The lines to copy from the data below are those that hold the string "pirottini".

☆ ☆ ☆ ☆ ☆ ☆ ☆

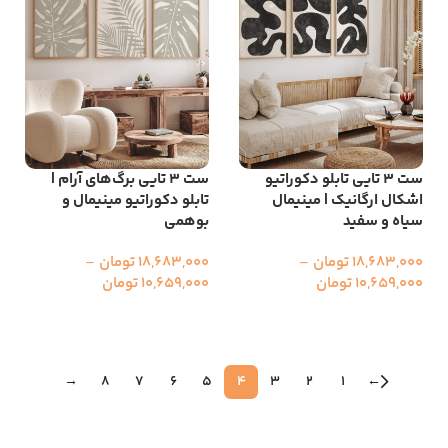
ست ۳ تایی تابلو دکوراتیو
ست ۳ تایی برگ‌های آرام |
اشکال ارگانیک | مینیمال
تابلو دکوراتیو مینیمال و
سیاه و سفید
بوهمی
18,683,000
تومان
–
18,683,000
تومان
–
10,659,000
تومان
10,659,000
تومان
انتخاب گزینه ها
انتخاب گزینه ها
→
8
7
6
5
4
3
2
1
←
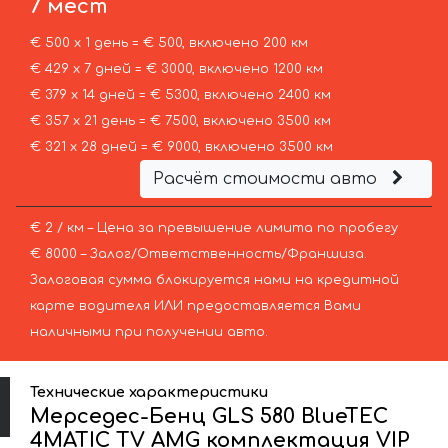
7 мест
€ 500 х 1 день = € 500, включено 200 км
€ 429 х 7 дней = € 3000, включено 1200 км
€ 379 х 14 дней = € 5300, включено 2400 км
€ 357 х 21 день = € 7500, включено 3500 км
€ 321 х 28 дней = € 9000, включено 3500 км
Расчёт стоимости авто
€ 2 / км – Цена за превышение лимита по пробегу
€ 8000 – Залог/Ответственность/Франшиза.
Залоговая сумма блокируется нами на кредитной
карте водителя ИЛИ предоставляется Вами
наличными при получении авто.
Технические характеристики
Мерседес-Бенц GLS 580 BlueTEC
4MATIC TV AMG комплектация VIP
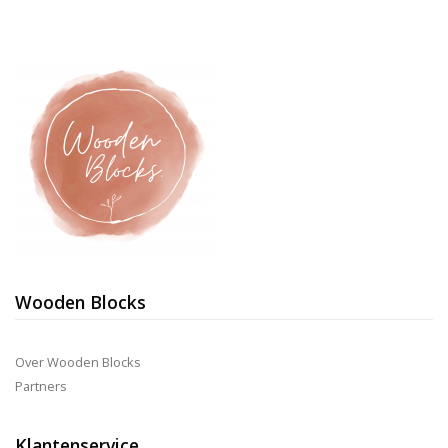
Wooden Blocks
Over Wooden Blocks
Partners
Klantenservice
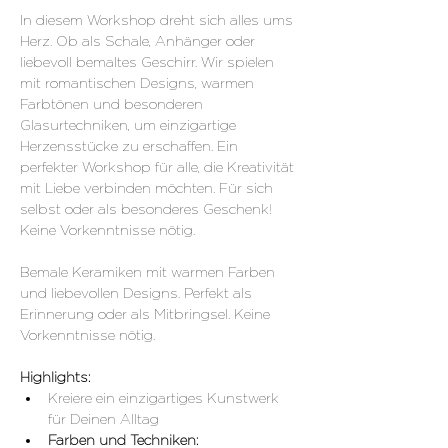
In diesem Workshop dreht sich alles ums 
Herz. Ob als Schale, Anhänger oder 
liebevoll bemaItes Geschirr. Wir spielen 
mit romantischen Designs, warmen 
Farbtönen und besonderen 
Glasurtechniken, um einzigartige 
Herzensstücke zu erschaffen. Ein 
perfekter Workshop für alle, die Kreativität 
mit Liebe verbinden möchten. Für sich 
selbst oder als besonderes Geschenk! 
Keine Vorkenntnisse nötig.
Bemale Keramiken mit warmen Farben 
und liebevollen Designs. Perfekt als 
Erinnerung oder als Mitbringsel. Keine 
Vorkenntnisse nötig.
Highlights:
Kreiere ein einzigartiges Kunstwerk 
für Deinen Alltag 
Farben und Techniken:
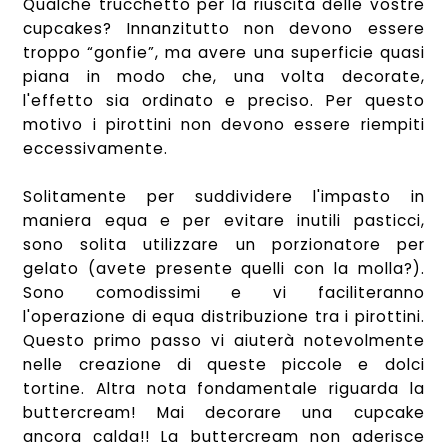
Qualche trucchetto per la riuscita delle vostre
cupcakes? Innanzitutto non devono essere
troppo “gonfie”, ma avere una superficie quasi
piana in modo che, una volta decorate,
l'effetto sia ordinato e preciso. Per questo
motivo i pirottini non devono essere riempiti
eccessivamente.
Solitamente per suddividere l'impasto in
maniera equa e per evitare inutili pasticci,
sono solita utilizzare un porzionatore per
gelato (avete presente quelli con la molla?).
Sono comodissimi e vi faciliteranno
l'operazione di equa distribuzione tra i pirottini.
Questo primo passo vi aiuterà notevolmente
nelle creazione di queste piccole e dolci
tortine. Altra nota fondamentale riguarda la
buttercream! Mai decorare una cupcake
ancora calda!! La buttercream non aderisce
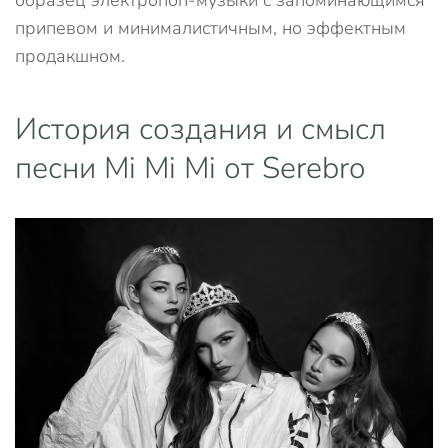
образец электропоп-музыки с запоминающимся
припевом и минималистичным, но эффектным
продакшном.
История создания и смысл
песни Mi Mi Mi от Serebro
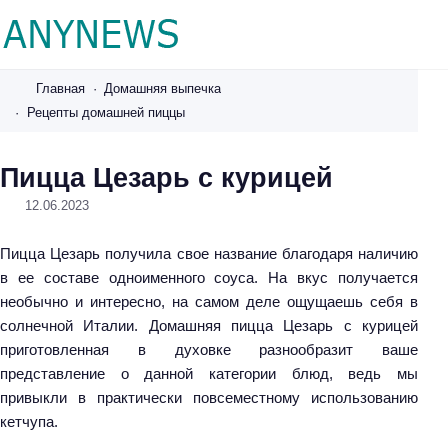
A
n
Главная
Домашняя выпечка
y
Рецепты домашней пиццы
n
e
Пицца Цезарь с курицей
w
12.06.2023
s
.
Пицца Цезарь получила свое название благодаря наличию
r
в ее составе одноименного соуса. На вкус получается
u
необычно и интересно, на самом деле ощущаешь себя в
солнечной Италии. Домашняя пицца Цезарь с курицей
приготовленная в духовке разнообразит ваше
представление о данной категории блюд, ведь мы
привыкли в практически повсеместному использованию
кетчупа.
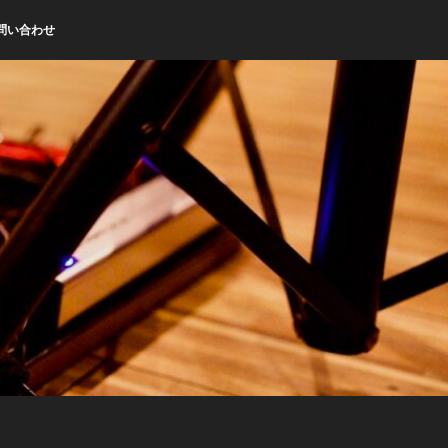
問い合わせ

☆ ☆ ☆ ☆ ☆ ☆ ☆

■ Expected answer ■
motivo i pirottini non devono essere riempiti
l'operazione di equa distribuzione tra i pirottini.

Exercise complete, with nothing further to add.